Coming out of the gate we secured a large number of interviews and landed a considerable number of press hits – all about the research itself. Given the big “playground” of subject matter contained within the research, we were not limited to one type of beat reporter in our media outreach. The Washington Post took the angle in their story on what Republicans fear compared with what scares Democrats. Press often breeds more press. For example, when USA Today ran a story about the fear research, that story also got picked up across the nation in a handful of much smaller, localized outlets such as Duluth and San Antonio. The media were wanting know what Americans were most afraid of so they could tell/show their viewers/readers/listeners.

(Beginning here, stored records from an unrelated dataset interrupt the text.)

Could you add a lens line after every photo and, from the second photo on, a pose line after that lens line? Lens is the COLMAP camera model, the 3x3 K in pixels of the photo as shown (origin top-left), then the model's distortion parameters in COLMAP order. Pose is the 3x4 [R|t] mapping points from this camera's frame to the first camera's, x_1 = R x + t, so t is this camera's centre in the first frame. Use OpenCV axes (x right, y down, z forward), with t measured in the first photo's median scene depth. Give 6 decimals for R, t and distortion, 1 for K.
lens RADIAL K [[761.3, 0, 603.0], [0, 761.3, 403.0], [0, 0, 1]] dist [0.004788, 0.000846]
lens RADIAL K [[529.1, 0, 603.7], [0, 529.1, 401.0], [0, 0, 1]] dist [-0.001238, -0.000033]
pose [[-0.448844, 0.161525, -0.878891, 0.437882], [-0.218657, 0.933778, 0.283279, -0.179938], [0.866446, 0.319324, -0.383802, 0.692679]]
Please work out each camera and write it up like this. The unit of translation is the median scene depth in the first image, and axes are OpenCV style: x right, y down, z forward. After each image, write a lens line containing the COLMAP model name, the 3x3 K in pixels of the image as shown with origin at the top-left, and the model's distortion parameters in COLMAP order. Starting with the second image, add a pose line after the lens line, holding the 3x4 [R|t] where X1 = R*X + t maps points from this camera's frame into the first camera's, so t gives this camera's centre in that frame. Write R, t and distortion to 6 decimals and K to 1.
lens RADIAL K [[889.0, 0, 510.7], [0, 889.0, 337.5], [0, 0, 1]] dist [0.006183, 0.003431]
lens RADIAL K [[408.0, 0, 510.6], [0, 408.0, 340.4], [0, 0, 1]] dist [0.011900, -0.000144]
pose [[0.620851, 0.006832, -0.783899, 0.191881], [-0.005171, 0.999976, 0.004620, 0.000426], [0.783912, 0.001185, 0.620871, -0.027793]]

As time went on, the Chapman fear data was appearing in stories that were not about the research itself, but about other things like plane crashes and pandemics and other trending stories of the day. The Chapman research would be cited in these stories and that continues even today as we prepare to launch the second annual Chapman University Survey on American Fears. To that end, we achieved the goal – the fear campaign was a success because media were now citing the Chapman fear data as a credible source for their stories. In total, we had nearly 400 media hits, 21,500 unique web page visits, hundreds of social shares, and more than 2,000 YouTube views.
The fear research was unique in another way, too. It was a team effort that yielded national awards in public relations and graphic design. However, this sort of allocation of resources is not applied to every piece of research Chapman generates.
If Chapman wants to be known more as a research institution, we need to keep promoting the good work our faculty produce. So please continue to let the PR office know about your grants and published work. I personally read all the research sent to me, cover to cover. If I don’t understand something, I will ask the faculty member for clarification. The idea behind promoting the work is for me to understand it to a degree that I can get someone else (the media) interested in speaking with the subject matter experts. When that happens, we’ve opened the door wider to let the rest of the world know about the research coming from Chapman University.